Many of us live in fear of getting cancer, but what if you knew that you stood an 85 percent chance of getting a particular form of the disease? Would you lop off body parts in an attempt to outwit the cancer?
A recent documentary on PBS profiles women who have tested positive for the BRCA gene mutation, which according to “reputable” medical sources, puts those women at an 85 percent lifetime chance of developing breast cancer, and a 50 to 60 percent chance of developing ovarian cancer. Based on those odds, those women face an agonizing choice: should they have preventative surgeries — radical mastectomies or oophorectomies — even though they show no sign of cancer at the moment?

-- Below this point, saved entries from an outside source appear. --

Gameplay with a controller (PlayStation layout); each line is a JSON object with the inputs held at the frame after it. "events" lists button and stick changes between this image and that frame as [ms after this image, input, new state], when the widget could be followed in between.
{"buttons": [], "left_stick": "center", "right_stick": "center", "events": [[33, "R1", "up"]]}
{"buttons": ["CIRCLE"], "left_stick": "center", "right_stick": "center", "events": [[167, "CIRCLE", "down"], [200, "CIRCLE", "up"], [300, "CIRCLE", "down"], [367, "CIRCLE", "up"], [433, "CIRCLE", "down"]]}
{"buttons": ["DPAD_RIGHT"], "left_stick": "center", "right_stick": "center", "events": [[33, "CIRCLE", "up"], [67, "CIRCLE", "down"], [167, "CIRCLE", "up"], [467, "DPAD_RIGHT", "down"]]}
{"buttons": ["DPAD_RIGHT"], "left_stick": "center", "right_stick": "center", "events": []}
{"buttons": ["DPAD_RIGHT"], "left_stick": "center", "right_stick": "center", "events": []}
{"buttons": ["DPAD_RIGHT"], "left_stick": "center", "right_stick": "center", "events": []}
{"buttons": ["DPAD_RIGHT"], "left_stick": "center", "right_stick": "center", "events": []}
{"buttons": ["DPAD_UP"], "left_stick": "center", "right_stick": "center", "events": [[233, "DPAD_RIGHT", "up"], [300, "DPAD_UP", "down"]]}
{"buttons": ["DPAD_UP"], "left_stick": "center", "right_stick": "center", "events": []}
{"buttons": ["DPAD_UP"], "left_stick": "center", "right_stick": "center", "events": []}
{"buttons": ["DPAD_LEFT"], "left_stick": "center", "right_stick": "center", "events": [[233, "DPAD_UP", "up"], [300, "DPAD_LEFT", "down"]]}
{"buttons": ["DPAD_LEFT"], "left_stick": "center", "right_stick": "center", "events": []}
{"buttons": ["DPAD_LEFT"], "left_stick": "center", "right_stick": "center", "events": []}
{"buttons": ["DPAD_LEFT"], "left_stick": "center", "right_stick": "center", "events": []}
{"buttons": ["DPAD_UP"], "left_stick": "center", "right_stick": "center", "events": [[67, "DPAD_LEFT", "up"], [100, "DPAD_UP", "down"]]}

For the documentary’s central figure, Joanna Rudnick, (who also is the filmmaker), the choice is particularly poignant, as she’s only 27 years old at the time of the filming and she’s already tested positive for the gene. “When I first found out I had the mutation,” she says, “I didn’t tell anyone. In fact, I had even told a good friend of mine who knew I was getting tested that I tested negative. That’s how I felt about the information. It was stigmatizing; it was confusing; it was painful; it was frightening; and the last thing I wanted to do was talk about it to anyone.”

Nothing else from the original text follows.